§ **Exercise aim**
Retype exactly the lines from the one containing "ジッパー ケーブルのタイ" through the last line of the records below, including both, and leave out any pictures.

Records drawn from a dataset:
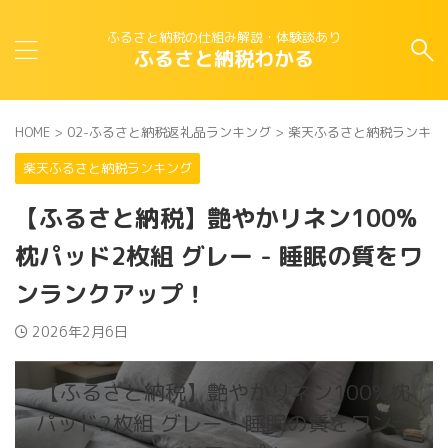
ふるさと納税の仕組み解説・体験談あり
ふるさと納税わかる
HOME
>
02-ふるさと納税返礼品ランキング
>
楽天ふるさと納税ランキン
楽天ふるさと納税ランキング
【ふるさと納税】艶やかリネン100%
枕パッド2枚組 グレー - 睡眠の質をワ
ンランクアップ！
2026年2月6日
【ふるさと納税】艶やかリネン100%枕
パッド2枚組 グレー - 睡眠の質をワンラ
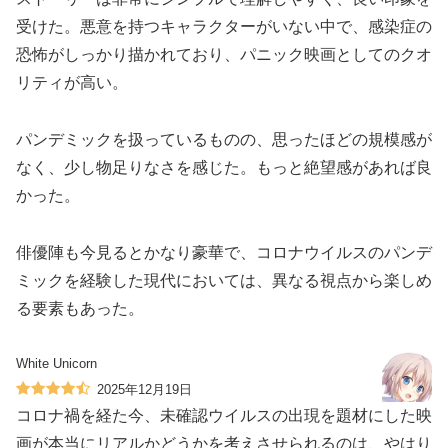
受けた。悪意を持つキャラクターがいない中で、感染症の
恐怖がしっかり描かれており、パニック映画としてのクオ
リティが高い。
パンデミックを扱っているものの、思ったほどの規模感が
なく、少し物足りなさを感じた。もっと絶望感があれば良
かった。
俳優陣も今見るとかなり豪華で、コロナウイルスのパンデ
ミックを経験した現代においては、異なる視点から楽しめ
る要素もあった。
White Unicorn
2025年12月19日
コロナ禍を経た今、未確認ウイルスの出現を題材にした映
画が本当にリアルかどうかを考えさせられるのは、やはり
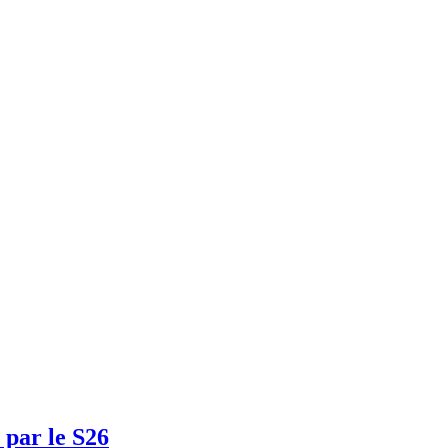
 par le S26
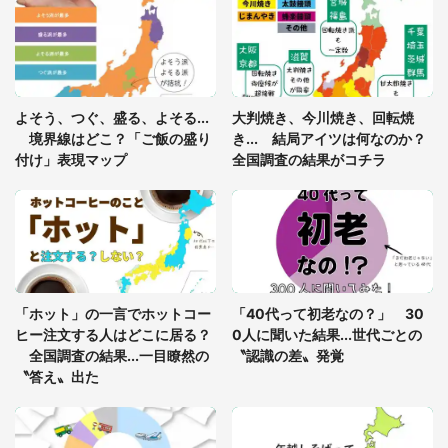
「ゾワゾワする」「本当に気持ち悪い」 道端でバ
グっちゃってた〝野生の野菜〟に6.5万人戦慄
あまりにも四角すぎる猫、激写される 「これもう
よそう、つぐ、盛る、よそる...
大判焼き、今川焼き、回転焼
座布団だろ」「食パンの耳」と1.4万人困惑
境界線はどこ？「ご飯の盛り
き... 結局アイツは何なのか？
付け」表現マップ
全国調査の結果がコチラ
「修学旅行に途中参加する娘を送って行ったら、真
っ暗な道で遭難状態。なんとか見つけた民家に助け
を求めると、住人の男性が...」
「孫にあげると思って、あなたにこれをあげる」
真夏の山道で見知らぬお婆さんに握らされたもの
「ホット」の一言でホットコー
「40代って初老なの？」 30
（山口県・30代女性）
ヒー注文する人はどこに居る？
0人に聞いた結果...世代ごとの
全国調査の結果...一目瞭然の
〝認識の差〟発覚
〝答え〟出た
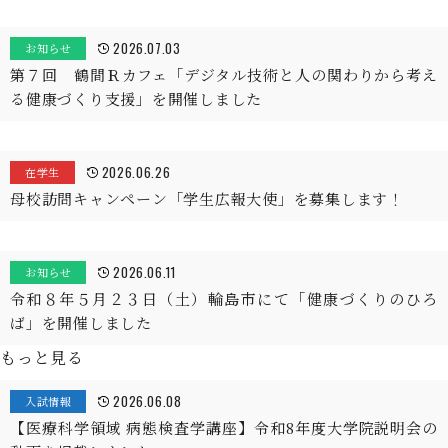
2026.07.03
お知らせ
第７回 鶴間Ｒカフェ「デジタル技術と人の関わりから考え
る健康づくり支援」を開催しました
2026.06.26
在学生
母校訪問キャンペーン「学生広報大使」を募集します！
2026.06.11
お知らせ
令和８年５月２３日（土）輪島市にて「健康づくりのひろ
ば」を開催しました
もっと見る
2026.06.08
入試情報
【医療科学領域 病態検査学講座】令和8年度大学院説明会の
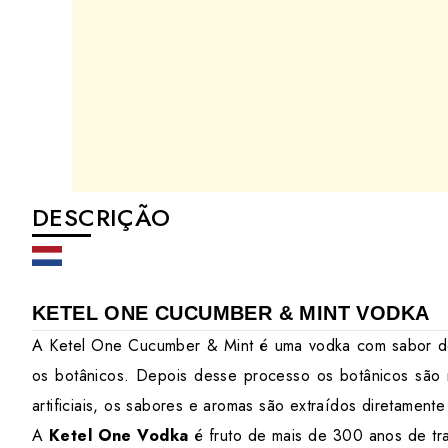
DESCRIÇÃO
KETEL ONE CUCUMBER & MINT VODKA
A Ketel One Cucumber & Mint é uma vodka com sabor d
os botânicos. Depois desse processo os botânicos são 
artificiais, os sabores e aromas são extraídos diretament
A
Ketel One Vodka
é fruto de mais de 300 anos de tr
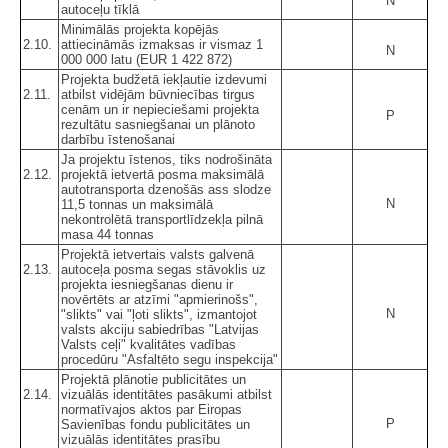
N
autoceļu tīklā
Minimālās projekta kopējās
2.10.
attiecināmās izmaksas ir vismaz 1
N
000 000 latu (EUR 1 422 872)
Projekta budžetā iekļautie izdevumi
2.11.
atbilst vidējām būvniecības tirgus
cenām un ir nepieciešami projekta
P
rezultātu sasniegšanai un plānoto
darbību īstenošanai
Ja projektu īstenos, tiks nodrošināta
2.12.
projektā ietvertā posma maksimālā
autotransporta dzenošās ass slodze
N
11,5 tonnas un maksimālā
nekontrolētā transportlīdzekļa pilnā
masa 44 tonnas
Projektā ietvertais valsts galvenā
2.13.
autoceļa posma segas stāvoklis uz
projekta iesniegšanas dienu ir
novērtēts ar atzīmi "apmierinošs",
N
"slikts" vai "ļoti slikts", izmantojot
valsts akciju sabiedrības "Latvijas
Valsts ceļi" kvalitātes vadības
procedūru "Asfaltēto segu inspekcija"
Projektā plānotie publicitātes un
2.14.
vizuālās identitātes pasākumi atbilst
normatīvajos aktos par Eiropas
P
Savienības fondu publicitātes un
vizuālās identitātes prasību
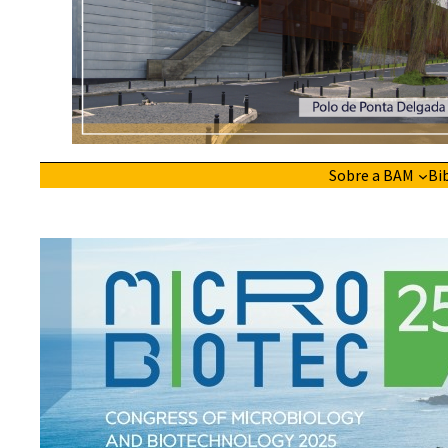
Sobre a BAM
Bi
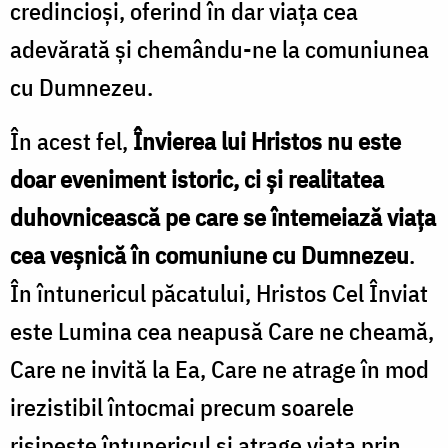
credincioși, oferind în dar viața cea
adevărată și chemându-ne la comuniunea
cu Dumnezeu.
În acest fel,
Învierea lui Hristos nu este
doar eveniment istoric, ci și realitatea
duhovnicească pe care se întemeiază viața
cea veșnică în comuniune cu Dumnezeu
.
În întunericul păcatului, Hristos Cel Înviat
este Lumina cea neapusă Care ne cheamă,
Care ne invită la Ea, Care ne atrage în mod
irezistibil întocmai precum soarele
risipește întunericul și atrage viața prin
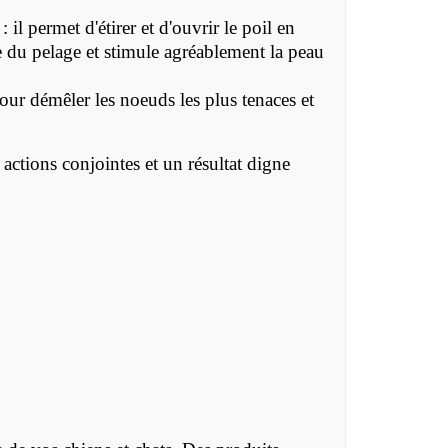
l permet d'étirer et d'ouvrir le poil en
ure du pelage et stimule agréablement la peau
pour démêler les noeuds les plus tenaces et
 actions conjointes et un résultat digne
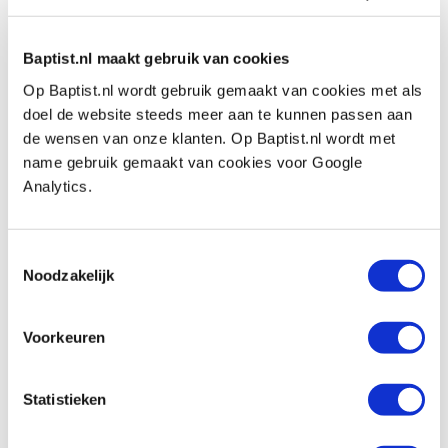
de as.
- Diep uitfrezen en grotere verspaningen in het
Baptist.nl maakt gebruik van cookies
werk dient in meerdere bewerkingen
Op Baptist.nl wordt gebruik gemaakt van cookies met als
trapsgewijs plaats te vinden.
doel de website steeds meer aan te kunnen passen aan
de wensen van onze klanten. Op Baptist.nl wordt met
- Wanneer u uit de hand freest dient u het te
name gebruik gemaakt van cookies voor Google
frezen materiaal goed vast te klemmen.
Analytics.
- Het dragen van een veiligheidsbril is aan te
raden.
Toestemmingsselectie
- Vermijd loshangende kledingstukken wanneer
Noodzakelijk
u met de bovenfreesmachine werkt.
- Houdt rekening met het maximale toerental
Voorkeuren
van de frees. Hoe groter de diameter van de
frees, des te lager het toerental dient te zien, en
Statistieken
andersom.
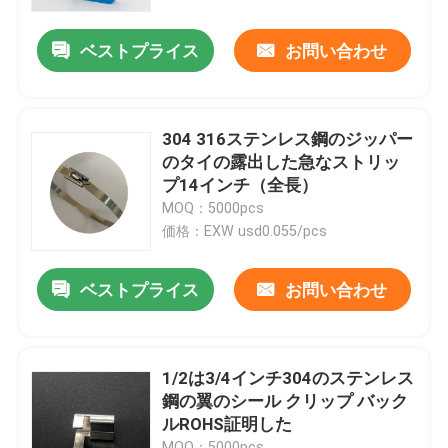
ベストプライス
お問い合わせ
製品
ビデオ
304 316ステンレス鋼のジッパー
のタイの露出した急なストリッ
ジッパー ケーブルのタイ
プ14インチ（全長）
MOQ：5000pcs
価格：EXW usd0.055/pcs
ナイロン ケーブルのタイ
ベストプライス
お問い合わせ
ケーブルのタイの付属品
ケーブルのマーカーの版
1/2は3/4インチ304のステンレス
鋼の翼のシール クリップ バック
ルROHS証明した
電気ケーブル腺
MOQ：5000pcs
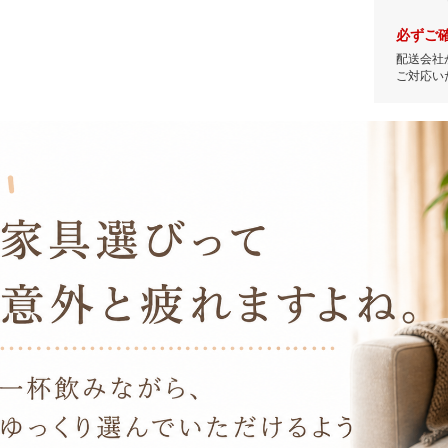
必ずご
配送会社
ご対応い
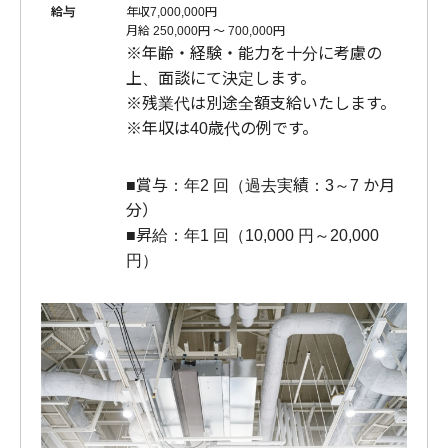
給与
年収7,000,000円
月給 250,000円 〜 700,000円
※年齢・経験・能力を十分に考慮の
上、面談にて決定します。
※残業代は別途全額支給いたします。
※年収は40歳代の例です。
■賞与：年2 回（過去実績：3～7 か月
分）
■昇給：年1 回（10,000 円～20,000
円）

§ **Output**
ジッパー ケーブルのタイ
プ14インチ（全長）
MOQ：5000pcs
価格：EXW usd0.055/pcs
ナイロン ケーブルのタイ
ベストプライス
お問い合わせ
ケーブルのタイの付属品
ケーブルのマーカーの版
1/2は3/4インチ304のステンレス
鋼の翼のシール クリップ バック
ルROHS証明した
電気ケーブル腺
MOQ：5000pcs
必ずご
配送会社
ご対応い
給与
年収7,000,000円
月給 250,000円 〜 700,000円
※年齢・経験・能力を十分に考慮の
上、面談にて決定します。
※残業代は別途全額支給いたします。
※年収は40歳代の例です。
■賞与：年2 回（過去実績：3～7 か月
分）
■昇給：年1 回（10,000 円～20,000
円）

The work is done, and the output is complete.